Aug
2
At the Junto, from Victor Niederhoffer
August 2, 2013 |
After putting up a chart of the Dimson, Marsh and Staunton very thorough enumeration of buying every stock in the US, from 1899 to date showing that $1 grew rather steadily to 25507 (the 1929 and 2008 declines look like blips), my college roommate Jim Wynne, in the audience, who recently won the equivalent of the Nobel prize in engineering for inventing laser surgery asked, "how could you say buy and hold" which was sung beautifully by Tamra Paselk (to the tune of "Night and Day"), is great when stocks like Kodak and Xerox have fallen on such hard times or gone bust and so few of the Dow stocks of 1899 are here today.
I explained that the complete enumeration of the triumphal trio covers all bad and all good (they even take account of the total zero of Russian stocks in 1914 and China in 1944), and there are many bad and many good that make up the totality. But on the spot, I couldn't think of a physical example to show that taking one instance of an experiment, an anecdotal approach, the flash of one outlying proton in a collider, did not determine the average results, and that diversification of 12 stocks would give a correlation of 95% or so with the results of the trio.
What physical analogy should I have used to educate my erudite former roommate who is now working on a cure for skin cancer with the same lasers he used to create laser surgery.
Shane James writes:
What about the growth a Sequoia Tree. More generally the Allometry involved. The tree grows out & up even though some branches fall by the wayside and die.
Pitt T. Maner adds:
I would imagine that there are some biological curves under certain restrained conditions that could be overlain for effect and be quite memorable.
Or groundwater testing where pumps are turned on and off over intervals and cause drawdowns that quickly rebound once the pumps are turned off.
Victor Niederhoffer adds:
As to the reason that it goes up 30,000 a century, I attribute it to the power of compounding along with the required rate of return on investments, and the amount that the entrepreneurs must pay the investor to obtain risk capital, with the spillover effect to publicly traded issues. Amazing a 9 % compounding leads to 200 times as much as a 5% compounding (from memory) after 100 years. That's why Asian stocks are so much better values than ours.
Steve Ellison adds:
An event that is vivid, such as the failure of a once-giant company, may not be at all representative. Consider airplane crashes, for example, which cause many to fear flying. At one moment in 2011, for example, over 5000 airplanes were airborne over the US. How many of them crashed? Probably none.
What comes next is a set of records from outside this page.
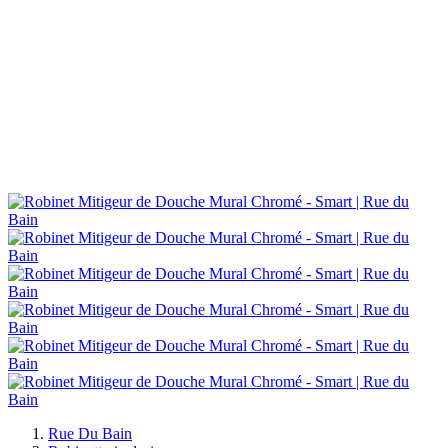
Rue Du Bain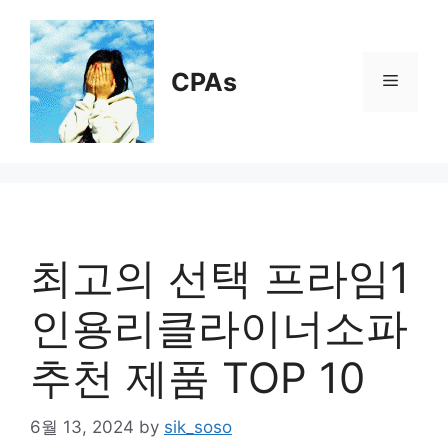
Skip
to
content
CPAs
Menu
최고의 선택 프라임1
인용리클라이너소파
추천 제품 TOP 10
6월 13, 2024
by
sik_soso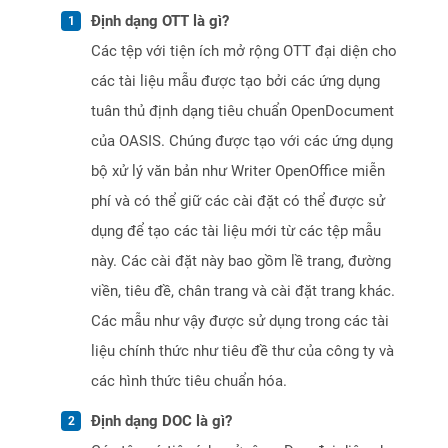
Định dạng OTT là gì?
Các tệp với tiện ích mở rộng OTT đại diện cho
các tài liệu mẫu được tạo bởi các ứng dụng
tuân thủ định dạng tiêu chuẩn OpenDocument
của OASIS. Chúng được tạo với các ứng dụng
bộ xử lý văn bản như Writer OpenOffice miễn
phí và có thể giữ các cài đặt có thể được sử
dụng để tạo các tài liệu mới từ các tệp mẫu
này. Các cài đặt này bao gồm lề trang, đường
viền, tiêu đề, chân trang và cài đặt trang khác.
Các mẫu như vậy được sử dụng trong các tài
liệu chính thức như tiêu đề thư của công ty và
các hình thức tiêu chuẩn hóa.
Định dạng DOC là gì?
Similarly, 20 times as many people are killed by falling coconuts as by sharks. I'm still waiting for the movie Return of the Killer Coconuts.
Gary Rogan writes:
The simplest, albeit imperfect, analogy seems to be the number of species on earth. It is estimated that over 98% of all known species are extinct and it's likely that well over 99% of all species that ever existed are extinct.
In addition to the constant relatively steady elimination of species there are mass extinctions:
"In the past 540 million years there have been five major events when over 50% of animal species died."
And yet, will all of that biodiversity has increased over time:
"Based on analyses of fossils, scientists estimate that marine biodiversity today is about twice the average level that existed over the past 600 million years, and that biodiversity among terrestrial organisms is about twice the average since life adapted to land about 440 million years ago. Fossil records also indicate that on average species exist for about 5 to 10 million years, which corresponds to an extinction rate of 0.1 to 1 species per million."